Did McCain confabulate the whole cross in the dirt story?:
andrewsullivan.theatlantic.com/.../mccains-cross-i.html
- miceelf
August 18, 2008 at 11:09am
I read Kristol's op ed today. Truth to tell I kind of like his op-eds--stoning to begin in 2 hours--but found this one empty, one he really did phone in.
Kgrant, I join with those who enjoyed your above post and others of yours I have read here of late.

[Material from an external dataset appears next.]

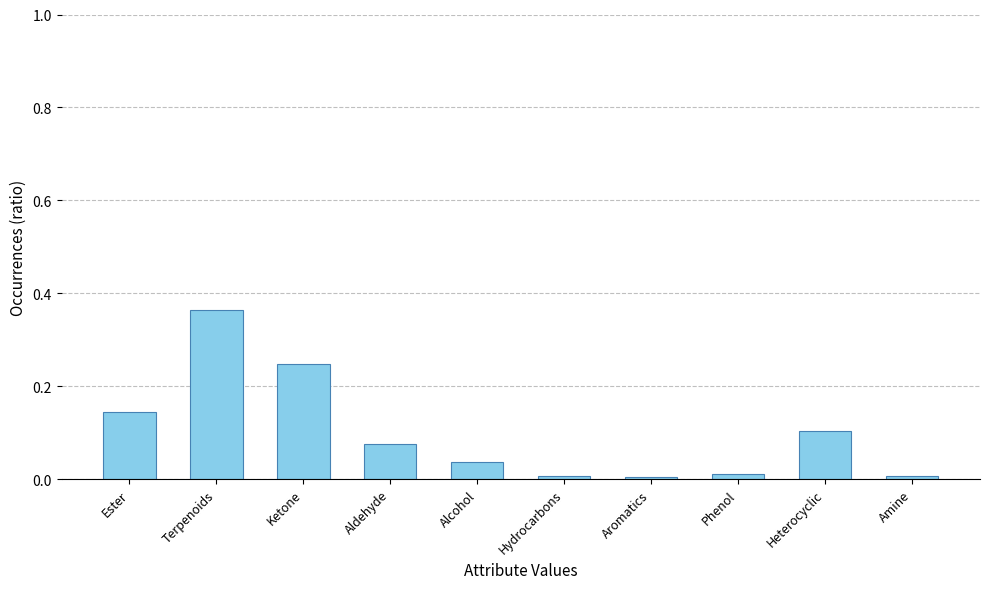

Is it true that the value at Hydrocarbons is 0.0?

True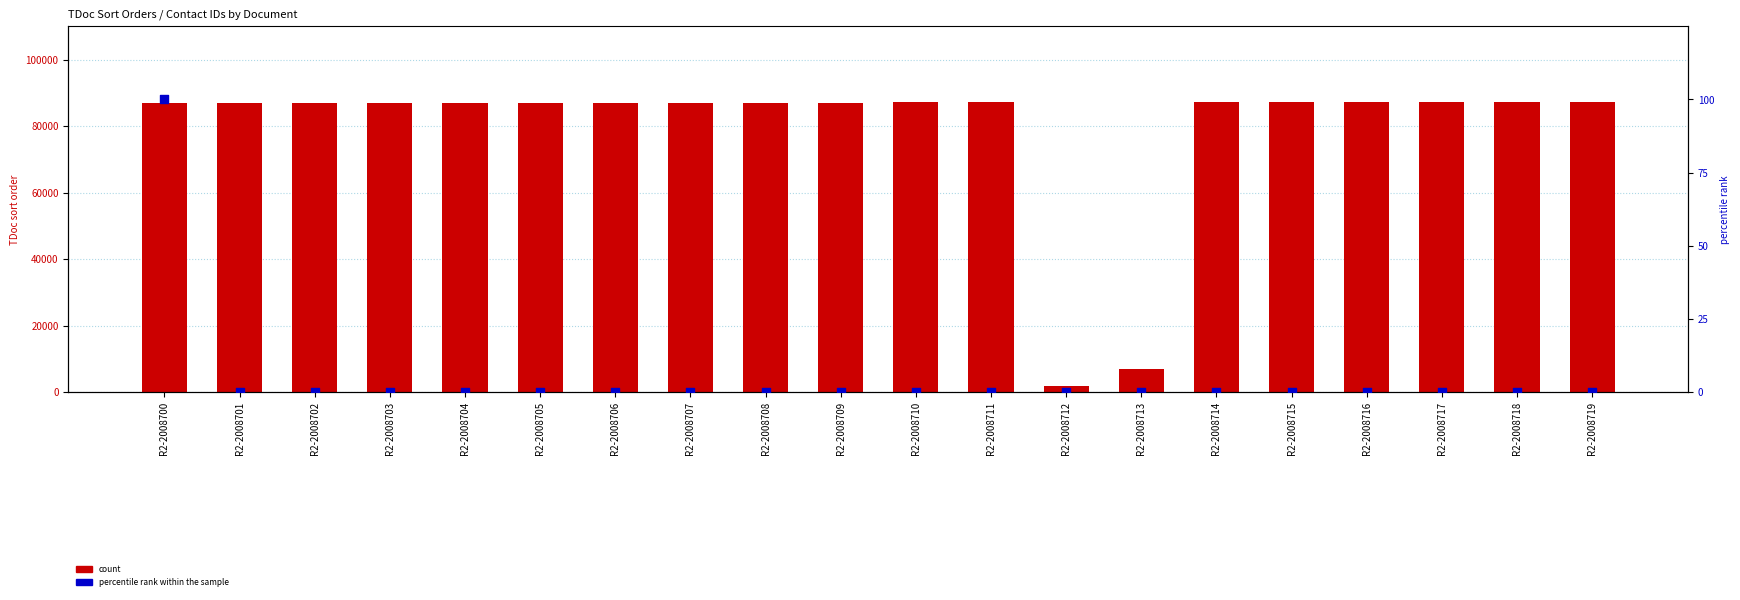

Which series contains the lowest Y value?

percentile rank within the sample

Your take on Osteen et al seems dead on.
if you have not, you may want to take a look at Noah Feldman's Divided By God, for an interesting historo-legal review of the church state problem in America. My own theory is that Feldman is a closet legal secularist.
- basman
August 18, 2008 at 11:21am
Pastor Rick was able to summon sides of the candidates we can't usually see in standard debates.
- Anonymous
August 18, 2008 at 11:23am
equal parts self parody and misconception to one part perecptive: www.washingtonpost.com/.../AR2008081702080.html
- basman
August 18, 2008 at 11:27am
ok lets now give equal time to the pope to question these two candidates. since when can this only be done by this protestant. what is going on here? who wants the candidates to have this debate with a religious personage of dubious religious stature for many of us. it is unamerican in the most extreme and for me mccains bbehavior has totally soured me on his campaign. let him and his mrs now go on to lead this country. i am so fed up at this time with all the religious crap out there. are we electing a president or what? the smugness of these people and shame on mccain for forcing this on obama.